[Saved entries]

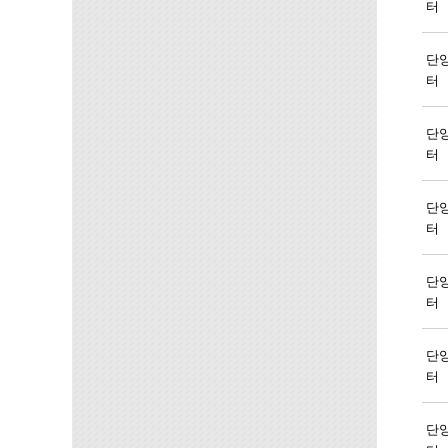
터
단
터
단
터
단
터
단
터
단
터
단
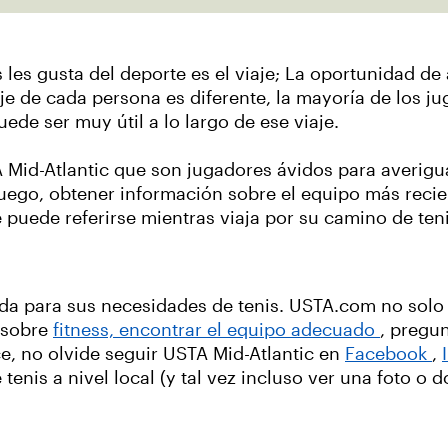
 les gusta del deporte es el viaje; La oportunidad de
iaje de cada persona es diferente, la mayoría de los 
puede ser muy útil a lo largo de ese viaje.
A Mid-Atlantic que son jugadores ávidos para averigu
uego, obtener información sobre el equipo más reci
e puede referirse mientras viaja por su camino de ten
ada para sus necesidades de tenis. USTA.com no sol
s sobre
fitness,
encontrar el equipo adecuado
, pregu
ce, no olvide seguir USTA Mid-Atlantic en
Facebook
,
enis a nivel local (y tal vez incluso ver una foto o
* * *
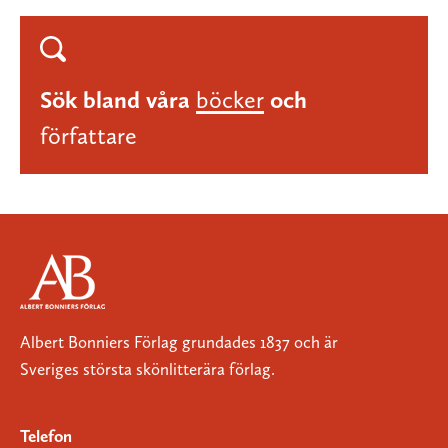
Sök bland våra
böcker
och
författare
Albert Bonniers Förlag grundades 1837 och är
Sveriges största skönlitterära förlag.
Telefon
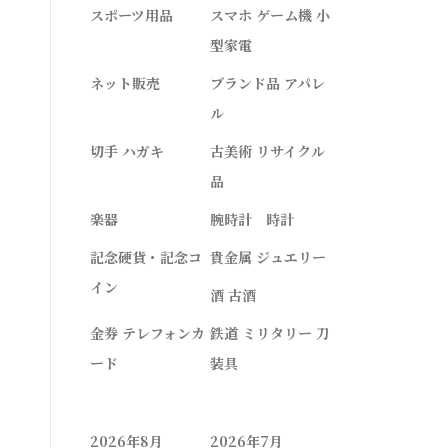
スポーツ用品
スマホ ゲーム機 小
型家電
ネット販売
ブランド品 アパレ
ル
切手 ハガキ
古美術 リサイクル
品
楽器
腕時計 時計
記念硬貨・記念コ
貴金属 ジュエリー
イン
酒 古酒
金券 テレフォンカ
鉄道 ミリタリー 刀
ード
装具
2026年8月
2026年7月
---
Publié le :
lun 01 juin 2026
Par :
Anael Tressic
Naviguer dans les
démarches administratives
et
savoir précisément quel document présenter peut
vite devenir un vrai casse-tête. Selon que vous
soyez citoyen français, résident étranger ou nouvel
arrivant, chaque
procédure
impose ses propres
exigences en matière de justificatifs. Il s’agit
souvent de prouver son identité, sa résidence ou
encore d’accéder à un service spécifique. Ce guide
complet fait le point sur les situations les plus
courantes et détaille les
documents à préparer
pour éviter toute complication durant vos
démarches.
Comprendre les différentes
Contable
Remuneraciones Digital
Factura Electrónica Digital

> Instruction
Write out exactly the lines that fall from the line with "uego, obtener información" to the line with "enis a nivel" in the records above, keeping both ends.

> Task output
uego, obtener información sobre el equipo más reci
e puede referirse mientras viaja por su camino de ten
ada para sus necesidades de tenis. USTA.com no sol
s sobre
fitness,
encontrar el equipo adecuado
, pregu
ce, no olvide seguir USTA Mid-Atlantic en
Facebook
,
enis a nivel local (y tal vez incluso ver una foto o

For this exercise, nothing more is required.